One reference set, three annual physicist workflows.

Warm-up the dose calibrator and let the source set come to room temperature alongside it. Thermal drift is the #1 single-day variance noise.

Read background; subtract; verify the calibrator is on the correct isotope setting before each source.

Insert source in the standard orientation. Read three times, take the mean.

Decay-correct the certificate activity to the time of measurement. Δ = (A_measured − A_expected) / A_expected × 100 %.

PASS criterion: Δ within ± 10 % across all four isotopes (AERB / AAPM TG-181 annual accuracy threshold).
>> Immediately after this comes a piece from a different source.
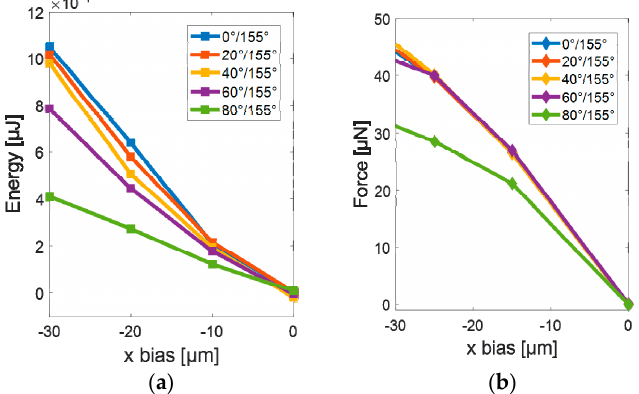
Figure 6. Surface energy and the restoring force as the function of x bias regarding different wetting contrast of grooves: ( a ) Surface energy versus x-bias with a contact angle of the groove from 0° to 80°; ( b ) Restoring force versus x-bias with a contact angle of the groove from 0° to 80°.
Document the result in the annual QA dossier alongside the constancy trend log from the past year.

Use the long-lived Cs-137 reference (T½ 30.1 y) as the activity-decade-spanning probe. Decay won't close the working range during the test.
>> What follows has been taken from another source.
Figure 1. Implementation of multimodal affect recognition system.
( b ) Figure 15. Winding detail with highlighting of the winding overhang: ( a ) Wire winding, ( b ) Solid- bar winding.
Read the source through shielded attenuators producing known transmission factors (typically 5 attenuator pots producing 1× / 0.5× / 0.2× / 0.1× / 0.05× geometry).

Plot measured activity vs expected activity on a log-log axis. Fit line; expected slope = 1.0, intercept = 0.

PASS criterion: deviation from linearity ≤ 5 % across the clinical activity range (typically 37 MBq to 37 GBq).

Document the linearity plot in the annual dossier. Re-run after dose-calibrator service or chamber replacement.

Energy calibration: use Ba-133 / Co-57 / Cs-137 / Co-60 sequentially to map the energy-channel response of the well counter's NaI(Tl) crystal.

Plot channel number vs photon energy; expected linear fit. Slope and intercept feed the spectrum-analysis software.

Counting efficiency: at each isotope, measure CPM at known activity; efficiency = CPM / (Bq × 60). Plot efficiency vs energy.

Re-run after PMT replacement, photomultiplier high-voltage adjustment, or annual scheduled QA.

Cross-check against the dose calibrator linearity result — well counter and dose calibrator should agree on the same Cs-137 activity to within their combined uncertainties (typically ± 10 %).